The lack of access to paid sick leave is especially a problem for tipped employees working in restaurants and other service industries. These workers also experience higher poverty rates and are disproportionately women.

Obama recently expanded paid family and sick leave for federal workers and has urged Congress to do the same, although that outcome isn’t likely as long as Republicans have the majority in both houses.

The president called for free community college for two years and reiterated his veto threat if Congress tries to rescind his immigration order. He called on Congress to pass legislation advancing equal pay for women—“It’s 2015. It’s time,” he said—and for raising the minimum wage.

“If you truly believe you could work full-time and support a family on less than $15,000 a year, try it,” Obama said, to laughter in the chamber.

Many Republicans, including House Speaker John Boehner (R-OH), remained seated during standing ovations in the chamber at the passages on equal pay and minimum wage increases.

Republicans also remained seated after a line about the need to “restore the link between hard work and growing opportunity,” after Obama reminded Congress that this year was the strongest year for overall economic growth in more than a decade.

His ideas about “middle-class economics,” presumably a response to the conservative idea of “trickle-down economics,” focused on helping working families afford child care, college, health care, housing, and retirement, and doing these things at the expense of the “super-rich.”

Obama’s remarks on the need for “women’s issues” to be everyone’s issues echoed his speech at the first-ever White House Summit on Working Families last year, when he said that family leave, child care, workplace flexibility, and a decent wage “shouldn’t be bonuses.”

He put forth pro-government messages, which the Democratic Party is starting to get bolder about in general.
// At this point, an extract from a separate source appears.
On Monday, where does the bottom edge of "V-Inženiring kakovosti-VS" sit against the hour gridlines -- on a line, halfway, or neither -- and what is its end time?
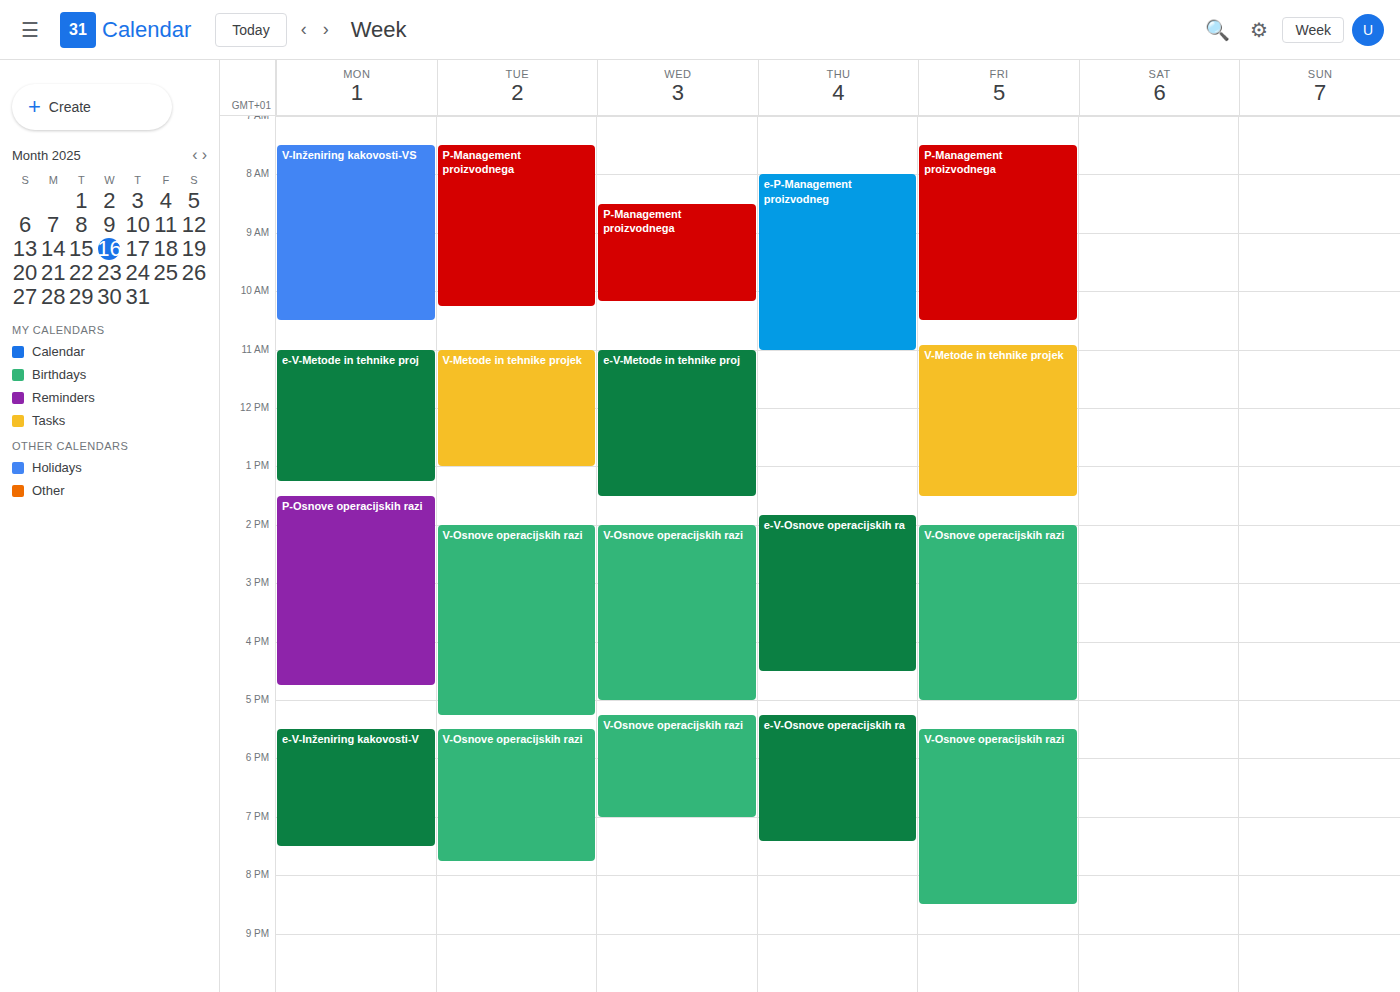
10:30 AM -- halfway between the 10 AM and 11 AM lines.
He said the nation needs to “set our sights higher” and “do more than just do no harm” when it comes to government action.

The speech also marked the first time that the words “transgender,” “lesbian,” or “bisexual” were said in a State of the Union address.

The president’s comments about women’s health and abortion rights, however, were far more tepid than his defense of women’s need for economic security for their families.

“We still may not agree on a woman’s right to choose, but surely we can agree it’s a good thing that teen pregnancies and abortions are nearing all-time lows, and that every woman should have access to the health care she needs,” he said.